- _Work order_: Put the lines into a Markdown table with the columns Index and Entry, starting at the first line and stopping after the line that contains "las llaves de". Give each line's row number under Index, and omit blank lines.

- _The data_:
——————

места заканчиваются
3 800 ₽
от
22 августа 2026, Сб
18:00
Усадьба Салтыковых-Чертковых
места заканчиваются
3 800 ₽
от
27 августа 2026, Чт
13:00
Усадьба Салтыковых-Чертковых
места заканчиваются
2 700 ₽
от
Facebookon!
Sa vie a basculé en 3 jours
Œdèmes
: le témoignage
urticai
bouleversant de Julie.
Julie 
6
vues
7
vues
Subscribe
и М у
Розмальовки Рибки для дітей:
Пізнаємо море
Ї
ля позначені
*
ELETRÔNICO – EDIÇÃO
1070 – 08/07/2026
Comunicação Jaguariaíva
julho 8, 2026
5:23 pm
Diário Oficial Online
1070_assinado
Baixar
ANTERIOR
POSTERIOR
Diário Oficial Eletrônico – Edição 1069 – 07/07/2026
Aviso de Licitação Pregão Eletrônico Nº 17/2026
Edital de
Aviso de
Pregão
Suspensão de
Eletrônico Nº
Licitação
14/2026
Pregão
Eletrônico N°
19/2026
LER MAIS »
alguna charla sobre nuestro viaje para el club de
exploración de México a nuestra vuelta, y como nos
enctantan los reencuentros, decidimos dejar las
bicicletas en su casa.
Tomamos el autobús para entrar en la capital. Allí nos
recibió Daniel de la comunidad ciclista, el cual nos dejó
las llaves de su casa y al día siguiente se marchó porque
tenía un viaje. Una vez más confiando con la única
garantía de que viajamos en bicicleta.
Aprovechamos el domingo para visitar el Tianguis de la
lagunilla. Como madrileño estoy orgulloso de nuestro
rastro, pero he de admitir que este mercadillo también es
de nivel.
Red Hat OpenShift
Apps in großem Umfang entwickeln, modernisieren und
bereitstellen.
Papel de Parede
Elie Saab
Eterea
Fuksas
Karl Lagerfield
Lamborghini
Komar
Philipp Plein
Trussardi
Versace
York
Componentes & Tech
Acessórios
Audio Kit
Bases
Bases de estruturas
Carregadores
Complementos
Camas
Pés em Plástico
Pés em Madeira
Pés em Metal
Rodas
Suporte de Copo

——————

- _Task result_:
| Index | Entry |
|---|---|
| 1 | места заканчиваются |
| 2 | 3 800 ₽ |
| 3 | от |
| 4 | 22 августа 2026, Сб |
| 5 | 18:00 |
| 6 | Усадьба Салтыковых-Чертковых |
| 7 | места заканчиваются |
| 8 | 3 800 ₽ |
| 9 | от |
| 10 | 27 августа 2026, Чт |
| 11 | 13:00 |
| 12 | Усадьба Салтыковых-Чертковых |
| 13 | места заканчиваются |
| 14 | 2 700 ₽ |
| 15 | от |
| 16 | Facebookon! |
| 17 | Sa vie a basculé en 3 jours |
| 18 | Œdèmes |
| 19 | : le témoignage |
| 20 | urticai |
| 21 | bouleversant de Julie. |
| 22 | Julie  |
| 23 | 6 |
| 24 | vues |
| 25 | 7 |
| 26 | vues |
| 27 | Subscribe |
| 28 | и М у |
| 29 | Розмальовки Рибки для дітей: |
| 30 | Пізнаємо море |
| 31 | Ї |
| 32 | ля позначені |
| 33 | * |
| 34 | ELETRÔNICO – EDIÇÃO |
| 35 | 1070 – 08/07/2026 |
| 36 | Comunicação Jaguariaíva |
| 37 | julho 8, 2026 |
| 38 | 5:23 pm |
| 39 | Diário Oficial Online |
| 40 | 1070_assinado |
| 41 | Baixar |
| 42 | ANTERIOR |
| 43 | POSTERIOR |
| 44 | Diário Oficial Eletrônico – Edição 1069 – 07/07/2026 |
| 45 | Aviso de Licitação Pregão Eletrônico Nº 17/2026 |
| 46 | Edital de |
| 47 | Aviso de |
| 48 | Pregão |
| 49 | Suspensão de |
| 50 | Eletrônico Nº |
| 51 | Licitação |
| 52 | 14/2026 |
| 53 | Pregão |
| 54 | Eletrônico N° |
| 55 | 19/2026 |
| 56 | LER MAIS » |
| 57 | alguna charla sobre nuestro viaje para el club de |
| 58 | exploración de México a nuestra vuelta, y como nos |
| 59 | enctantan los reencuentros, decidimos dejar las |
| 60 | bicicletas en su casa. |
| 61 | Tomamos el autobús para entrar en la capital. Allí nos |
| 62 | recibió Daniel de la comunidad ciclista, el cual nos dejó |
| 63 | las llaves de su casa y al día siguiente se marchó porque |